Are you aware of the book “The Power of α: Electron Elementary Particle Generation with α-Quantized Lifetimes and Masses” by Malcolm Mac Gregor? I haven’t read it, thus, I’m not sure whether it is relevant.
I googled and look at the book summary. From the summary on Amazon (“this book is centered on the most pressing unsolved problem in elementary particle physics — the mass generation of particles”), it is not quite clear what ‘camp’ the book is in. If it is yet another discourse on QFT (generating Higgs or other exotic fields to explain mass), then I would not be interested… I wrote a short follow-up paper clarifying my stance on electromagnetic mass: https://www.researchgate.net/publication/401680129_The_Classical_Electron_Radius_Revisited_A_Dynamical_Interpretation_from_a_Ring-Current_Model_of_Charge … Kindest regards – Jean Louis
I’m not sure what theory Mac Gregor’s work is based on; he published an arXiv preprint (arXiv:0806.1216) that might explain it.
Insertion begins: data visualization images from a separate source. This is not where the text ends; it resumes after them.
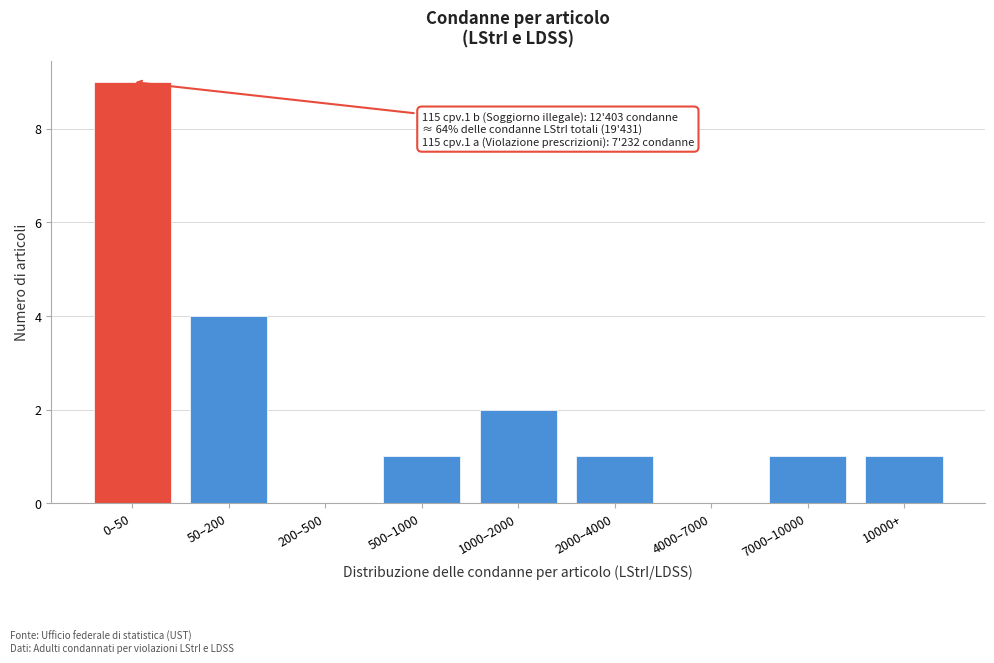

Reading left to right, extract all data points from this chart.

0–50=9	50–200=4	200–500=0	500–1000=1	1000–2000=2	2000–4000=1	4000–7000=0	7000–10000=1	10000+=1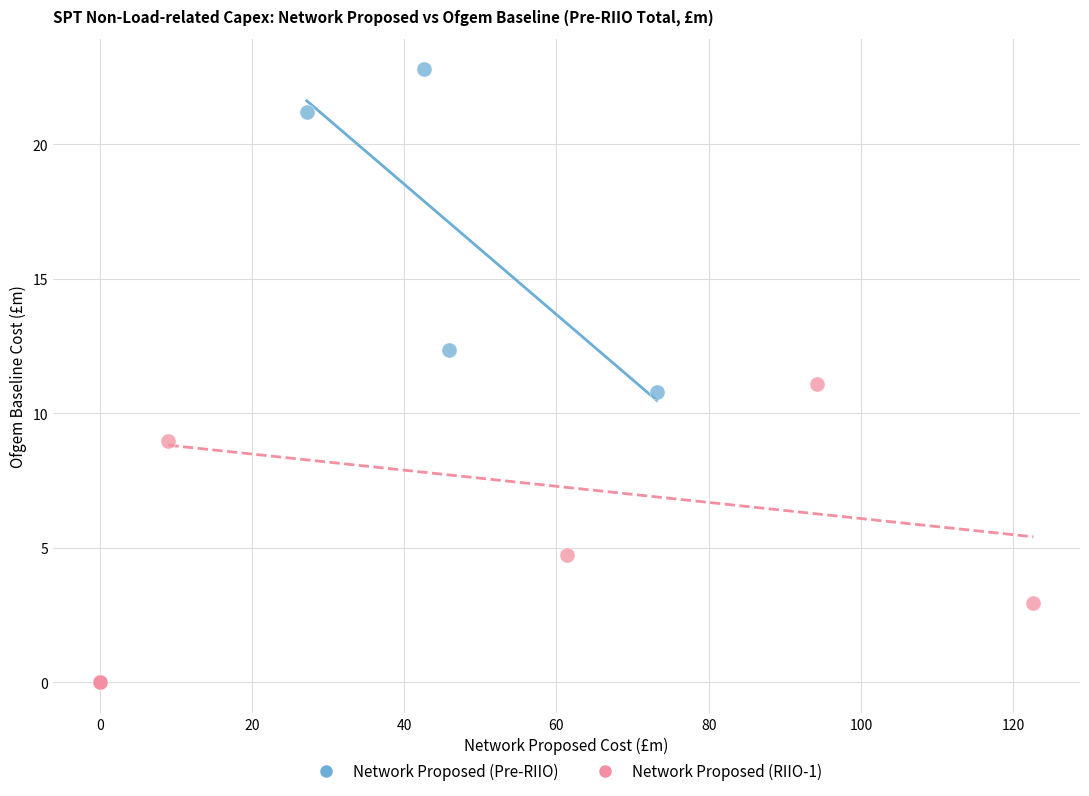

Which series has the largest Y range (max minus min)?

Network Proposed (Pre-RIIO)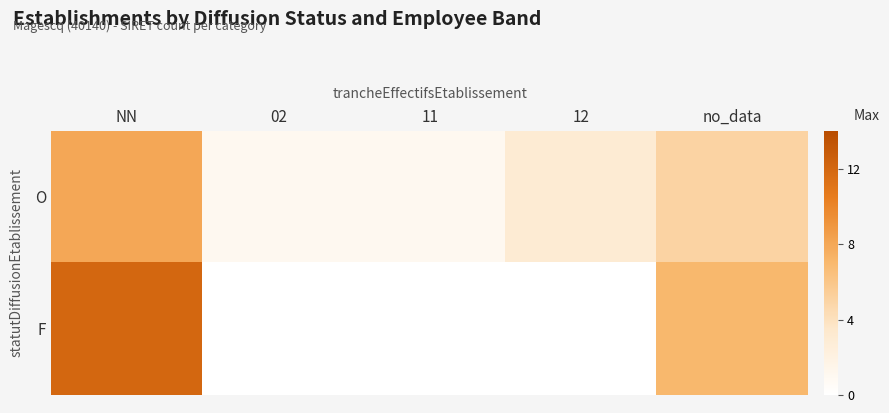

Which series has the largest total across all categories?

F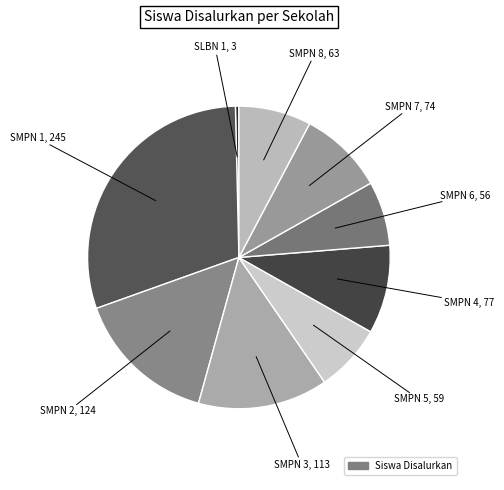

To the nearest percent, what is the average slice percentage?

11%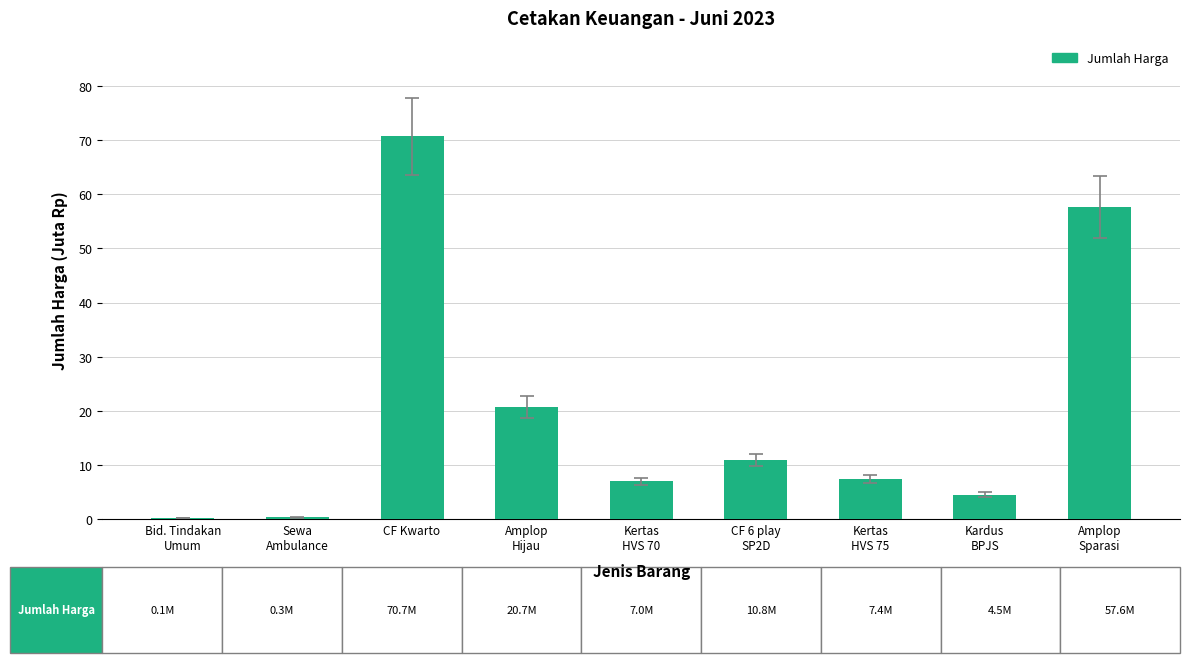

Does the chart contain stacked bars?

No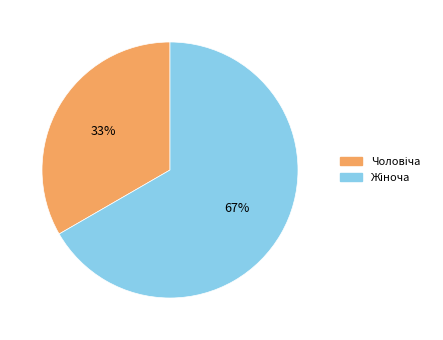

Does any single category account for the majority?

Yes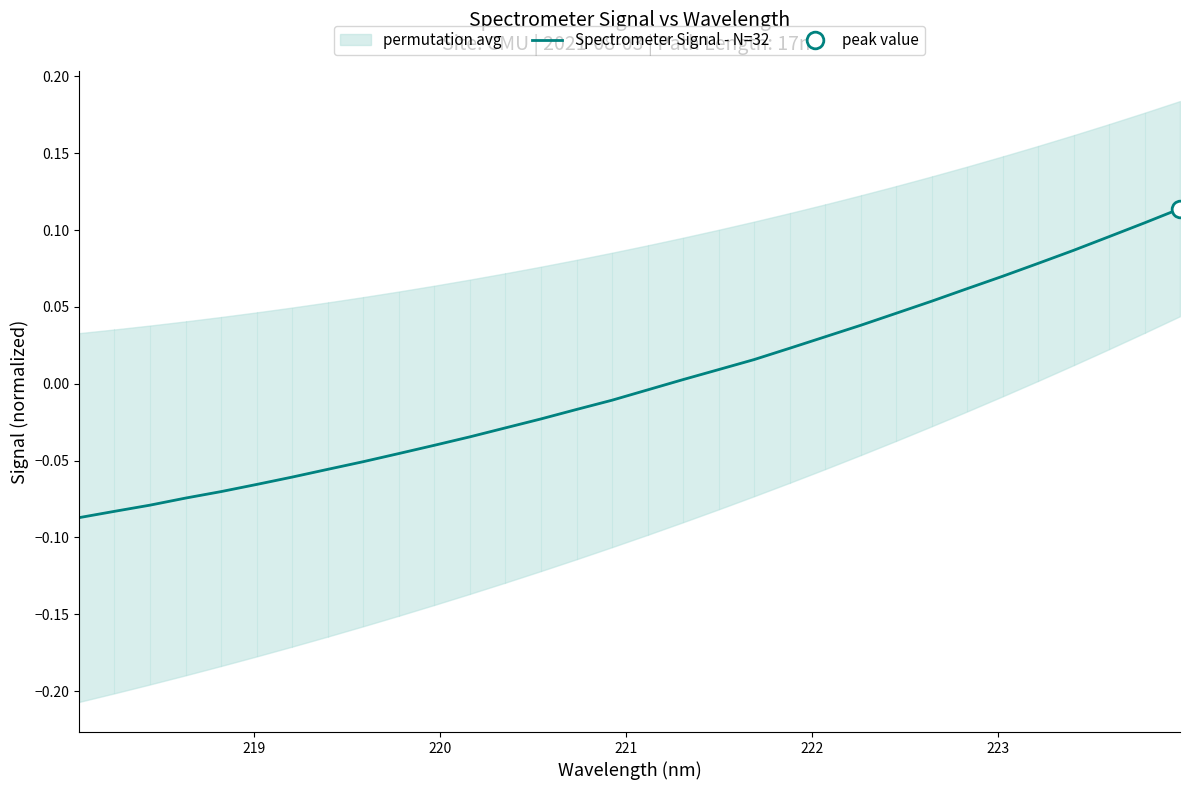

Does the chart have visible grid lines?

No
To me it looks more like a kind of parton model than a model based directly on QCD or any other QFT – but I don’t know.
Anyway, thanks for the link to your new paper. I have a question about this sentence: “… the century-old ring current model, which was first proposed by Alfred Lauck Parson in 1915, and then implicitly assumed by Schrödinger …”. I’m not sure what the “implicitly assumed” means here.
In my understanding, Parson proposed an actually “ring-shaped” electron, while Schrödinger thought of a much smaller (almost point-like) electron moving in a circle (of similar size as Parson’s ring). I guess the two models are equivalent when you only look at time-averaged quantities. Is that what you mean by “implicitly assumed”?